**Problem:** Can you give everything from "state / province: Virginia" down to "genus: Posidonia" again with "catalogue / barcode" renamed to "barcode" and nothing else changed?

**Dataset content:**
————

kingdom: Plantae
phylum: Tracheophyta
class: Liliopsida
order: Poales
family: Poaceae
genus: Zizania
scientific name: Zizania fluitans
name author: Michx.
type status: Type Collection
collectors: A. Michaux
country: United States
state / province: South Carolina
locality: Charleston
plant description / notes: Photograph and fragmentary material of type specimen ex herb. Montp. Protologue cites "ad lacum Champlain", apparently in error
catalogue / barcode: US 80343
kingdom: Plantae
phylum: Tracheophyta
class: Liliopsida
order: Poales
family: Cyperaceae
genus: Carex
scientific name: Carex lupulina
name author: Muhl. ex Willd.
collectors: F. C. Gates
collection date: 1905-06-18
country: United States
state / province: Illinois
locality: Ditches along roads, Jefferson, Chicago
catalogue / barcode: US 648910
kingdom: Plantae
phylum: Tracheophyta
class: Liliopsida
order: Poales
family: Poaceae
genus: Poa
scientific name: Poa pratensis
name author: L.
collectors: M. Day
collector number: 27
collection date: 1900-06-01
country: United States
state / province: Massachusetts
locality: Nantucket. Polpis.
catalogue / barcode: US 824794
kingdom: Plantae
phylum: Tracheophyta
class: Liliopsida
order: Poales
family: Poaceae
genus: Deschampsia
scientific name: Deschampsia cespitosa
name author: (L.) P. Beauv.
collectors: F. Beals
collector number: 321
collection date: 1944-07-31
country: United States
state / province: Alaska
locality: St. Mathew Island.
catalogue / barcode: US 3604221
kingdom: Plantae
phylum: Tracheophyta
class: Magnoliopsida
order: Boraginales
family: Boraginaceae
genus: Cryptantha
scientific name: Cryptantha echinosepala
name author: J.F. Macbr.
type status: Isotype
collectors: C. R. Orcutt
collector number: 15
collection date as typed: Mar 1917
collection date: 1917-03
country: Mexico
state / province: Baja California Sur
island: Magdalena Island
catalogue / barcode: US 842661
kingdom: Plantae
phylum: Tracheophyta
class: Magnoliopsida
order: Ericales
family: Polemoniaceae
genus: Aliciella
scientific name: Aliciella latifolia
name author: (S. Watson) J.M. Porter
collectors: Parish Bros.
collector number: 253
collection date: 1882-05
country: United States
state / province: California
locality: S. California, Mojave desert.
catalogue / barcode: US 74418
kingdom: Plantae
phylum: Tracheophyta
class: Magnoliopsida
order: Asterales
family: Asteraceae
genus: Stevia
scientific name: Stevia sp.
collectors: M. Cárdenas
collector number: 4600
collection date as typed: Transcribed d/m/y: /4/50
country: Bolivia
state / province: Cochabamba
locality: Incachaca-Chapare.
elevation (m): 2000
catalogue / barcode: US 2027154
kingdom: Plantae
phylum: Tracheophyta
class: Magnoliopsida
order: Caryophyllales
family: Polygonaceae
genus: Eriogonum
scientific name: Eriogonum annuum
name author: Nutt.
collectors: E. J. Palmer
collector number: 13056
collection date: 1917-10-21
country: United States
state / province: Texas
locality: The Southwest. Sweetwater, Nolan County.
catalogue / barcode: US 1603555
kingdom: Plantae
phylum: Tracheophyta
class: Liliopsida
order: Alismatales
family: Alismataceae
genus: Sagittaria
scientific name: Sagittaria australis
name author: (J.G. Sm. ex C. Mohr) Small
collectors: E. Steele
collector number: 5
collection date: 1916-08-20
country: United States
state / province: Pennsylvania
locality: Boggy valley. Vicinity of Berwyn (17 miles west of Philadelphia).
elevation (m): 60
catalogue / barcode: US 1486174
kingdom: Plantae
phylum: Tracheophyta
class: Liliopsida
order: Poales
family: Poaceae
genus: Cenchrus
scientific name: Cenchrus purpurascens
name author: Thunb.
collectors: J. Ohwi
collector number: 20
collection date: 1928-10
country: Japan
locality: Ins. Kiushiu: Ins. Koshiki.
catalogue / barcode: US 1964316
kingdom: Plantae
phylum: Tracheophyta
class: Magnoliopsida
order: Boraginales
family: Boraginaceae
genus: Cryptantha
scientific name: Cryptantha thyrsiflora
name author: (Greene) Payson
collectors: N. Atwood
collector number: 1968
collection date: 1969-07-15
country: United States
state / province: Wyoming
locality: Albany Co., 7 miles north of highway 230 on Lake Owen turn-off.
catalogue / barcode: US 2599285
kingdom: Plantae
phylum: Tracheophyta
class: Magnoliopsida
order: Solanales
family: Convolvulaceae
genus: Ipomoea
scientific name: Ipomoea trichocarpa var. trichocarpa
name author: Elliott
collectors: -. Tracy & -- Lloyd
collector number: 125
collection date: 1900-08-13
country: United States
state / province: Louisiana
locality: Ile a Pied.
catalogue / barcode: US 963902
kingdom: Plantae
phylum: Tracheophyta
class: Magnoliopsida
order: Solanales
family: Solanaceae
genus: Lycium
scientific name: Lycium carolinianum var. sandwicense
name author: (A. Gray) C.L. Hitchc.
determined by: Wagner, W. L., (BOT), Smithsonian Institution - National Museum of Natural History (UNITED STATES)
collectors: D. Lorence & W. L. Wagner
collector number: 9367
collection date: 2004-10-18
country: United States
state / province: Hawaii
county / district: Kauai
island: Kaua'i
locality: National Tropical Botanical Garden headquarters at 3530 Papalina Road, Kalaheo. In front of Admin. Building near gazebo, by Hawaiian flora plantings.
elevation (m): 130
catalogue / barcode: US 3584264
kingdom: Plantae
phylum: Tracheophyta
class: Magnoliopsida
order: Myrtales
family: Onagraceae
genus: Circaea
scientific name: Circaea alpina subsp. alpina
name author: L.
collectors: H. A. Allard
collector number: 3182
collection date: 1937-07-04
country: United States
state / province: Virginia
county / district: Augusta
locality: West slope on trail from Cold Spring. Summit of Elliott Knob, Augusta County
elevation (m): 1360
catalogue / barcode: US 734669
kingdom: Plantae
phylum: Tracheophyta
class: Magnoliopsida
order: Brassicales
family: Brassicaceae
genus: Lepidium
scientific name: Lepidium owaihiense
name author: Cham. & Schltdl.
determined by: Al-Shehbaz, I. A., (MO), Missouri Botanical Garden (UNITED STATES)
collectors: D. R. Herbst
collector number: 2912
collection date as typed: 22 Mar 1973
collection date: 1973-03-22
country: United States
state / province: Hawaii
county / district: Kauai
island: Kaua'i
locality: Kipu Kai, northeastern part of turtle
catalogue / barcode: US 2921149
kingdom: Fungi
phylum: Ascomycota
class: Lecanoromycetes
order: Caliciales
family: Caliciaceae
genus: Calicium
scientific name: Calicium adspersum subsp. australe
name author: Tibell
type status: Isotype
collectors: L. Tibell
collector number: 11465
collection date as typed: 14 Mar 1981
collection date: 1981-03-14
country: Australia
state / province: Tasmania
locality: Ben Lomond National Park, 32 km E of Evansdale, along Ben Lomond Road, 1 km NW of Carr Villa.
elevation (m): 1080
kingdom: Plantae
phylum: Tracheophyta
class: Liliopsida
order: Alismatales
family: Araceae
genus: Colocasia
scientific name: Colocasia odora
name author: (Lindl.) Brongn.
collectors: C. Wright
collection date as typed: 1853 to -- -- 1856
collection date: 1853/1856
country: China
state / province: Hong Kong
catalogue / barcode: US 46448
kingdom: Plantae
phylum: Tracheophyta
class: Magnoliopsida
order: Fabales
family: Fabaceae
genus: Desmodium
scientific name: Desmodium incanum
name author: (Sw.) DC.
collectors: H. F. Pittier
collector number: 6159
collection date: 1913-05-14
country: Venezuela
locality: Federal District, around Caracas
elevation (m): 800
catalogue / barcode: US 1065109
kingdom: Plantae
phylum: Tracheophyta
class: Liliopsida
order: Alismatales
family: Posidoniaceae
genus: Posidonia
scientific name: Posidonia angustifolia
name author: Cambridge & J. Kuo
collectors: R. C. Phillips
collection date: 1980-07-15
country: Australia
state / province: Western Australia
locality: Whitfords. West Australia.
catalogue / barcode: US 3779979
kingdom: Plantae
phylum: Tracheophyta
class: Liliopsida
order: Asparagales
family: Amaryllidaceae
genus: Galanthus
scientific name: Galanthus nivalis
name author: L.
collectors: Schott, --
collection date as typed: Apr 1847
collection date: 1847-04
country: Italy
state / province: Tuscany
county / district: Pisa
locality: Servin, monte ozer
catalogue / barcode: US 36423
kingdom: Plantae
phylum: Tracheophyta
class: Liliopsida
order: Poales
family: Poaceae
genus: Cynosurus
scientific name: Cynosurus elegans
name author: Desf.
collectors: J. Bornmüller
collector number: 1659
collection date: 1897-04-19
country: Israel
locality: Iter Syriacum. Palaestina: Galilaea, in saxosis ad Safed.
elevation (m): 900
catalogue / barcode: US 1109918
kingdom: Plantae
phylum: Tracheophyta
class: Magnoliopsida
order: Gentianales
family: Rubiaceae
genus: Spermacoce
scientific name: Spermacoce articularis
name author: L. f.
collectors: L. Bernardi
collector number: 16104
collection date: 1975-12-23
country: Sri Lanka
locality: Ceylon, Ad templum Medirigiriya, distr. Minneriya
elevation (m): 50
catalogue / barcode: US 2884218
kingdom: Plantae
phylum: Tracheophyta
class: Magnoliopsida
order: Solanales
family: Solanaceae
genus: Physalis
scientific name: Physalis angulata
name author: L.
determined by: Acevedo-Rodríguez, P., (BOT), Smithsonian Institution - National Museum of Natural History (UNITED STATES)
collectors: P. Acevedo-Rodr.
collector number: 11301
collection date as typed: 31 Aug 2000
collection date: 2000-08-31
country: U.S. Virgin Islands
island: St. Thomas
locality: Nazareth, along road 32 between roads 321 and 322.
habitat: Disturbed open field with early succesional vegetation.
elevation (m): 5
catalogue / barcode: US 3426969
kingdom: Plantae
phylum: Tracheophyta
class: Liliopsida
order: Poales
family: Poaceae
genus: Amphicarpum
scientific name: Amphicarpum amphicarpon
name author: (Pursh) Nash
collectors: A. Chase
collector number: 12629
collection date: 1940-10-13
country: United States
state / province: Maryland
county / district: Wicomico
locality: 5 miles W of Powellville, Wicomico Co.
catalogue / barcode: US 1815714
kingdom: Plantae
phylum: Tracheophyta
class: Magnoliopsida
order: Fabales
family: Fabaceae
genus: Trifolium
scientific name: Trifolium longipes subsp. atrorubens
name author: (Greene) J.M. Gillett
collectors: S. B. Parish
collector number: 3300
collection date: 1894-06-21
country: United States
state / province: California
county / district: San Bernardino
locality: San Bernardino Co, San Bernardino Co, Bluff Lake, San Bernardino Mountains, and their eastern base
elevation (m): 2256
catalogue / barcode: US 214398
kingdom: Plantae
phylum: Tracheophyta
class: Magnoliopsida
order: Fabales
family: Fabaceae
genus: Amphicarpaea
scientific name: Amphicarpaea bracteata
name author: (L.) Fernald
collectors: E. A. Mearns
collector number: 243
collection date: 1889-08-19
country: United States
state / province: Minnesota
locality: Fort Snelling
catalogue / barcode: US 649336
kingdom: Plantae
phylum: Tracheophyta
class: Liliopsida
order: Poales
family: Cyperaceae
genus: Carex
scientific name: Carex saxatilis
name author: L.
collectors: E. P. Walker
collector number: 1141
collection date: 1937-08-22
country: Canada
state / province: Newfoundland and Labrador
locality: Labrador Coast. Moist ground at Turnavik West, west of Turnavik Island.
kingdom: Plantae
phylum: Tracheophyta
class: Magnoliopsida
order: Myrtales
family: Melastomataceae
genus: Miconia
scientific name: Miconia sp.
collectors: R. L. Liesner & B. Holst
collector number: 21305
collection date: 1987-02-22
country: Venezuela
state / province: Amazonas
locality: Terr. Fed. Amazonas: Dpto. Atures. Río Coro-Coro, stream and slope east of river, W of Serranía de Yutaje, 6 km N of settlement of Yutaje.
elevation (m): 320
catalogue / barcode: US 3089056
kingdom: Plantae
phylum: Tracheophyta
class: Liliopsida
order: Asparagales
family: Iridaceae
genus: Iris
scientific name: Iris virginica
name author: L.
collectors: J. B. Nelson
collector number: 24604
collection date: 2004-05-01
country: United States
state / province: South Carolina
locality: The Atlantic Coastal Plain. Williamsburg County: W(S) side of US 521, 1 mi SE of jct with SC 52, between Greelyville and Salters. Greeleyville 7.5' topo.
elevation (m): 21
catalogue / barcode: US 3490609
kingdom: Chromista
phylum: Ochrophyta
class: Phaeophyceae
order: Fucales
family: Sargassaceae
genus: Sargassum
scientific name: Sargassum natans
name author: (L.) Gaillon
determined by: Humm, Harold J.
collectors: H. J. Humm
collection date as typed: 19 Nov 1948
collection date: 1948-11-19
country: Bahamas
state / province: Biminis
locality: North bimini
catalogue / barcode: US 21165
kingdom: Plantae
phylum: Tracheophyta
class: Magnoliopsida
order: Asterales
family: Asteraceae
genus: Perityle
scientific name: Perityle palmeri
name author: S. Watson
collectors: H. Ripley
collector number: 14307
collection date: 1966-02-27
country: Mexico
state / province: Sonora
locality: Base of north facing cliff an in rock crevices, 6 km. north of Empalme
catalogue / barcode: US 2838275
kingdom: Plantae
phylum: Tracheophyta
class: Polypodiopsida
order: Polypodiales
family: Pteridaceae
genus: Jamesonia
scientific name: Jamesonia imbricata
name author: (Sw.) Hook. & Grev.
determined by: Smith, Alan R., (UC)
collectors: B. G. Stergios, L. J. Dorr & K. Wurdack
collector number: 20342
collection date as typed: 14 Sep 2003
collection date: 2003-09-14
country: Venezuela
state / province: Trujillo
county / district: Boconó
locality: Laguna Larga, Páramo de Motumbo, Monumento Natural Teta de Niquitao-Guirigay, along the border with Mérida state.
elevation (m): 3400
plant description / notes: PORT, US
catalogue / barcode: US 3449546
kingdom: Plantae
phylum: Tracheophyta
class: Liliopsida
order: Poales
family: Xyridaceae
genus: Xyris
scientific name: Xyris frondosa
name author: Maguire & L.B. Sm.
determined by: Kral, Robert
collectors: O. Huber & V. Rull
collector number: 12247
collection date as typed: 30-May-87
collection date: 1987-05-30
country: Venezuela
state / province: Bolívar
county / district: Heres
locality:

————

**Task answer:**
state / province: Virginia
county / district: Augusta
locality: West slope on trail from Cold Spring. Summit of Elliott Knob, Augusta County
elevation (m): 1360
barcode: US 734669
kingdom: Plantae
phylum: Tracheophyta
class: Magnoliopsida
order: Brassicales
family: Brassicaceae
genus: Lepidium
scientific name: Lepidium owaihiense
name author: Cham. & Schltdl.
determined by: Al-Shehbaz, I. A., (MO), Missouri Botanical Garden (UNITED STATES)
collectors: D. R. Herbst
collector number: 2912
collection date as typed: 22 Mar 1973
collection date: 1973-03-22
country: United States
state / province: Hawaii
county / district: Kauai
island: Kaua'i
locality: Kipu Kai, northeastern part of turtle
barcode: US 2921149
kingdom: Fungi
phylum: Ascomycota
class: Lecanoromycetes
order: Caliciales
family: Caliciaceae
genus: Calicium
scientific name: Calicium adspersum subsp. australe
name author: Tibell
type status: Isotype
collectors: L. Tibell
collector number: 11465
collection date as typed: 14 Mar 1981
collection date: 1981-03-14
country: Australia
state / province: Tasmania
locality: Ben Lomond National Park, 32 km E of Evansdale, along Ben Lomond Road, 1 km NW of Carr Villa.
elevation (m): 1080
kingdom: Plantae
phylum: Tracheophyta
class: Liliopsida
order: Alismatales
family: Araceae
genus: Colocasia
scientific name: Colocasia odora
name author: (Lindl.) Brongn.
collectors: C. Wright
collection date as typed: 1853 to -- -- 1856
collection date: 1853/1856
country: China
state / province: Hong Kong
barcode: US 46448
kingdom: Plantae
phylum: Tracheophyta
class: Magnoliopsida
order: Fabales
family: Fabaceae
genus: Desmodium
scientific name: Desmodium incanum
name author: (Sw.) DC.
collectors: H. F. Pittier
collector number: 6159
collection date: 1913-05-14
country: Venezuela
locality: Federal District, around Caracas
elevation (m): 800
barcode: US 1065109
kingdom: Plantae
phylum: Tracheophyta
class: Liliopsida
order: Alismatales
family: Posidoniaceae
genus: Posidonia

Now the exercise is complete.